Peer Research Protocol describes how SutroYaro runs autonomous, multi-researcher experiments. Multiple people use different AI tools (Claude Code, Gemini CLI, Codex CLI, OpenCode) on the same challenge. A locked evaluation harness ensures comparable results. A machine-readable experiment log accumulates findings across researchers.

Key infrastructure:

Tool What it does
AGENT.md Machine-executable experiment loop for any AI agent
src/harness.py Locked evaluation (5 methods, CLI). Agents cannot modify.
bin/run-agent Tool-agnostic launcher with looped mode for overnight runs
bin/analyze-log Progress report and chart from experiment log
research/log.jsonl 33 experiments in machine-readable format
research/search_space.yaml What the agent can vary, per challenge

The protocol is challenge-agnostic: it works for sparse parity now and nanoGPT later.

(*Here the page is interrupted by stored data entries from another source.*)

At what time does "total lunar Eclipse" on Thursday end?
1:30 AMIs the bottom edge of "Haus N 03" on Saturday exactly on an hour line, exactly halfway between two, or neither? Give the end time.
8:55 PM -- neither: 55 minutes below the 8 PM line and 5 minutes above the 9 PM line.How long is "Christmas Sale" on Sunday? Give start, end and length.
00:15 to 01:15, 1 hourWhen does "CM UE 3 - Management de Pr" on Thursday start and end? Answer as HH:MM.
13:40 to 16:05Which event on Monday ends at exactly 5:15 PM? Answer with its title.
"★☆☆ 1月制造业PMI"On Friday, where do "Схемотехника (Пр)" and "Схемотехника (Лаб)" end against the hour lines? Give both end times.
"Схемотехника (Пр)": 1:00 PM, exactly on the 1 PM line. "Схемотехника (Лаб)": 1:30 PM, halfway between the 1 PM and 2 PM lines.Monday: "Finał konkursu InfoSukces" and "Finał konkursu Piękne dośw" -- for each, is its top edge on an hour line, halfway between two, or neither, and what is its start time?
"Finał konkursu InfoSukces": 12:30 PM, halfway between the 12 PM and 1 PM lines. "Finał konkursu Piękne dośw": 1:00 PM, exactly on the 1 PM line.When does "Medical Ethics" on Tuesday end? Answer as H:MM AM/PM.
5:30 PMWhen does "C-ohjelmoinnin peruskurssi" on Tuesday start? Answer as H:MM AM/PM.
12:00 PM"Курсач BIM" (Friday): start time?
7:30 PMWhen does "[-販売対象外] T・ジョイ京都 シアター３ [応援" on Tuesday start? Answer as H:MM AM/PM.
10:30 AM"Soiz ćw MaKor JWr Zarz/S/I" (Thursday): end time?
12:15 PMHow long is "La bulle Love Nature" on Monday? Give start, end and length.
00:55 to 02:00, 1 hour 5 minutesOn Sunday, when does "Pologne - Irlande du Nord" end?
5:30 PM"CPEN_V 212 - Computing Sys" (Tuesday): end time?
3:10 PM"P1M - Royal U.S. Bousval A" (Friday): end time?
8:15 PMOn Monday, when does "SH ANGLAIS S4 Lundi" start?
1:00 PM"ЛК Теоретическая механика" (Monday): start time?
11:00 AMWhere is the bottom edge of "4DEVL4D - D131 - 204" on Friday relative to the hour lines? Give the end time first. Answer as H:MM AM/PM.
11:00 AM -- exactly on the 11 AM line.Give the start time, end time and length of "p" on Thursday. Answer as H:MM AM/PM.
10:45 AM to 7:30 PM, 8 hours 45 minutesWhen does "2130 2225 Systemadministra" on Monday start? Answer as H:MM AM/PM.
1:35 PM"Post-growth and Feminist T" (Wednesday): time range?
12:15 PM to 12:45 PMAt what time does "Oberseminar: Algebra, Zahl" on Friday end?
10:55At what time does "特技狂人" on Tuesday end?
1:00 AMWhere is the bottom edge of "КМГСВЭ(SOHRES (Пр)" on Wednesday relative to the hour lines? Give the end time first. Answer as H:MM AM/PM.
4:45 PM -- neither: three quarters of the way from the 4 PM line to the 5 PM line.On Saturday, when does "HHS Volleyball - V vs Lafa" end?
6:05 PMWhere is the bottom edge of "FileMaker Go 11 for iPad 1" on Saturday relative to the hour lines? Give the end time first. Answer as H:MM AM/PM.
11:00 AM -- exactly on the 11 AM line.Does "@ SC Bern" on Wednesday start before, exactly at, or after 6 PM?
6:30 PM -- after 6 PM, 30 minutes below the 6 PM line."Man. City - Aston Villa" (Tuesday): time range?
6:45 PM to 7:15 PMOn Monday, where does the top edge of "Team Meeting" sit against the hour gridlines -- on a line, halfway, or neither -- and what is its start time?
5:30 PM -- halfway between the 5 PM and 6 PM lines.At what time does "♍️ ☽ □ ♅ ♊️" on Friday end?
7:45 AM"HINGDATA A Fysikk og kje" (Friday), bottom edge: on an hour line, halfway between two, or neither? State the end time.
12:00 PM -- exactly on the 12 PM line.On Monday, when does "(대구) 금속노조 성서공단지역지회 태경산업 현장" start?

See the full design doc for the nanoGPT migration proposal.

Survey

Sparse Parity: A Practitioner's Field Guide ranks all 33 experiments (16 Phase 1 + 17 Phase 2), provides a decision framework for picking methods, and documents the full AI research process including parallel agent dispatch.

Topics

Main Finding

For small k, sparse parity is a search problem, not a learning problem

Fourier/random search over C(n,k) subsets is 13-178x faster than SGD for k ≤ 7. Neural nets only become necessary when k ≥ 10 and C(n,k) explodes.

Papers

Paper Year Relevance Link
Hidden Progress in Deep Learning (Barak et al.) 2022 SGD learns sparse parity via hidden Fourier gap arxiv
Matching SQ Lower Bound with Sign SGD (Kou et al.) 2024 Theoretically optimal sparse parity solver arxiv
A Tale of Two Circuits (Merrill et al.) 2023 Grokking = sparse vs dense subnetwork competition arxiv
GrokFast (Lee et al.) 2024 EMA gradient filter, counterproductive in our regime github
Feature Learning Dynamics under Grokking 2024 NTK eigenfunctions align with secret indices openreview
Bill Daly - Energy in GPUs 2024 Memory cost dominates energy YouTube
DMC4ML (Ding et al.) 2023 Data Movement Complexity for ML arXiv
Demmel - Communication-Avoiding Algorithms 2013 Lower bounds on data movement slides

Other Resources

Resource Type Link
Fitting Larger Networks into Memory Article Medium
Sparse Parity background Notebook NotebookLM
Sparse Parity Optimization Slides PDF
Hinton's Forward-Forward Paper + Discussion Group notes
ARD Brainstorming Gemini session Session
parity-nn (minimal codebase) GitHub Tsili42/parity-nn

Concepts

Average Reuse Distance (ARD)

Proxy metric for energy efficiency. Small ARD means data stays in fast cache. Large ARD means data must be fetched from external memory (HBM). Our CacheTracker extends this with LRU cache simulation for realistic estimates.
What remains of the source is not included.